These tumors are usually slow-growing masses which are commonly diagnosed as an incidental finding on ultrasonography or at postortem and rarely cause clinical disease.
Hepatic adenoma are characterized by a characteristic well-circumscribed and demarcated growth similar to nodular hyperplasia and can grow quite large. They are usually single, may be quite large (up to 20 cm) and often exhibit a pedunculated attachment.
These tumours occur with a higher frequency than the malignant counterpart, and usually occur in dogs over 10 years of age.

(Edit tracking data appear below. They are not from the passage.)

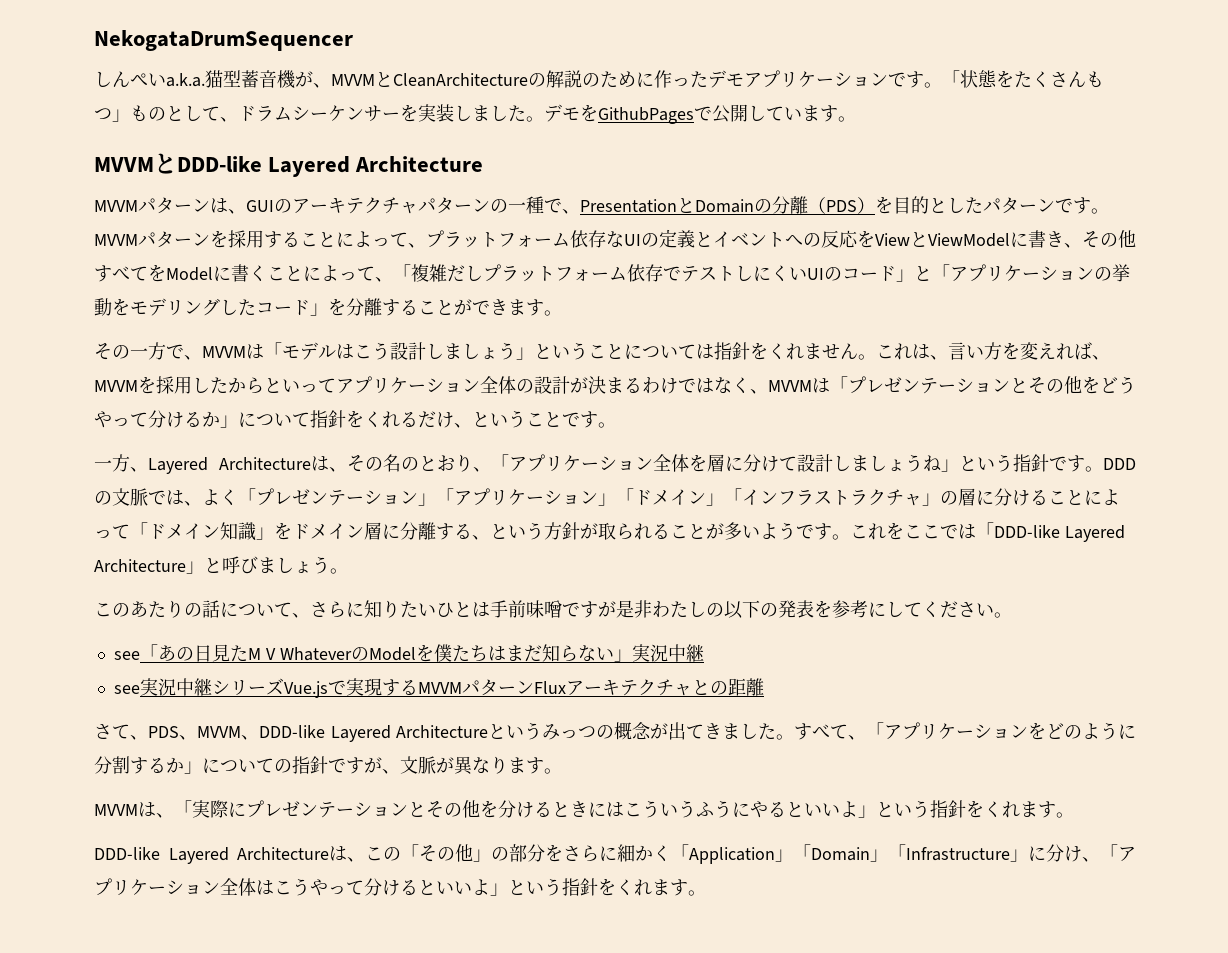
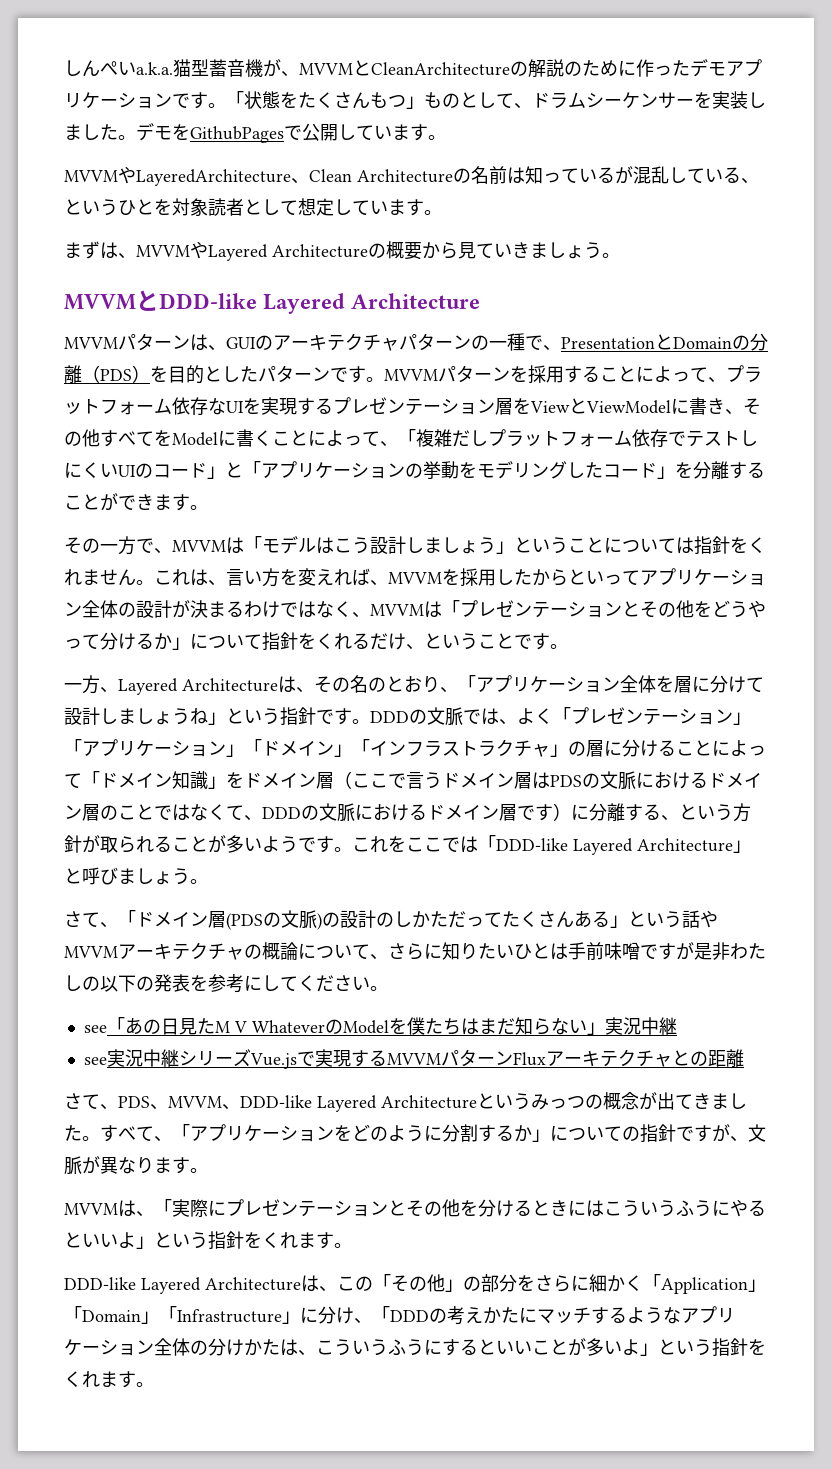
[94,30,353,51] NekogataDrumSequencer // -> (64, 68) none
(856, 119) none -> [64,166,759,186] [64,198,442,216] [64,241,620,261] // MVVMやLayeredArchitecture、Clean Architectureの名前は知っているが混乱している、というひとを対象読者として想定しています。 // まずは、MVVMやLayered Architectureの概要から見ていきましょう。
[641,229,858,248] の定義とイベントへの反応 -> [243,397,513,415] を実現するプレゼンテーション層
(382, 531) none -> [334,771,762,790] [64,803,571,822] （ここで言うドメイン層はPDSの文脈におけるドメイン層のことではなくて、DDDの文脈におけるドメイン層です）
[94,600,220,618] このあたりの話 -> [64,910,718,930] [64,942,298,960] さて、「ドメイン層(PDSの文脈)の設計のしかただってたくさんある」という話やMVVMアーキテクチャの概論
[1118,846,1136,862] [94,878,454,896] アプリケーション全体はこうやって分けるとい -> [390,1306,735,1325] [64,1338,604,1356] DDDの考えかたにマッチするようなアプリケーション全体の分けかたは、こういうふうにするといいことが多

Adenomas consist of a friable, highly vascular parenchyma, and rupture with subsequent haemoperitoneum may be the clinical presentation.
These tumors rarely causes physical symptoms until the interfere with normal hepatic function and may then cause abdominal distension, ascites, lethargy, anorexia and weight loss.
Diagnosis is usually achieved with radiographic or ultrasonographic imaging. With ultrasonography, these tumors may exhibit malignant contrast-enhanced characteristics and results should be interpreted cautiously. A fine-needle biopsy should be interpreted histologically for evidence of adenocarcinomatous changes.
Histologically, these tumours may be difficult to distinguish from nodular hyperplasia or even normal liver tissue. Histologically, encapsulation and compression of adjacent hepatic parenchyma are characteristic features. Immunohistochemical staining with cytokeratin and hepatocyte paraffin 1 may help achieve a definitive diagnosis.
A differential diagnosis includes biliary cystadenoma, hepatic carcinoma, hepatic lymphoma, hepatitis, nodular hyperplasia, vacuolar change, fibrosis, metastatic neoplasia, necrosis, hepatic lipidosis, round cell tumour, steroid hepatopathy, extramedullary haematopoiesis and secondary metastases (e.g. hemangiosarcoma).
Complete surgical resection is curative but by the time of diagnosis high tumour burden may make this unachievable. Chemotherapy may be the only option in the treatment of unresectable hepatocellular adenoma, using doxorubicin.
The prognosis for respectable hepatocellular adenomas is good, and survival times of up to 2 years have been reported.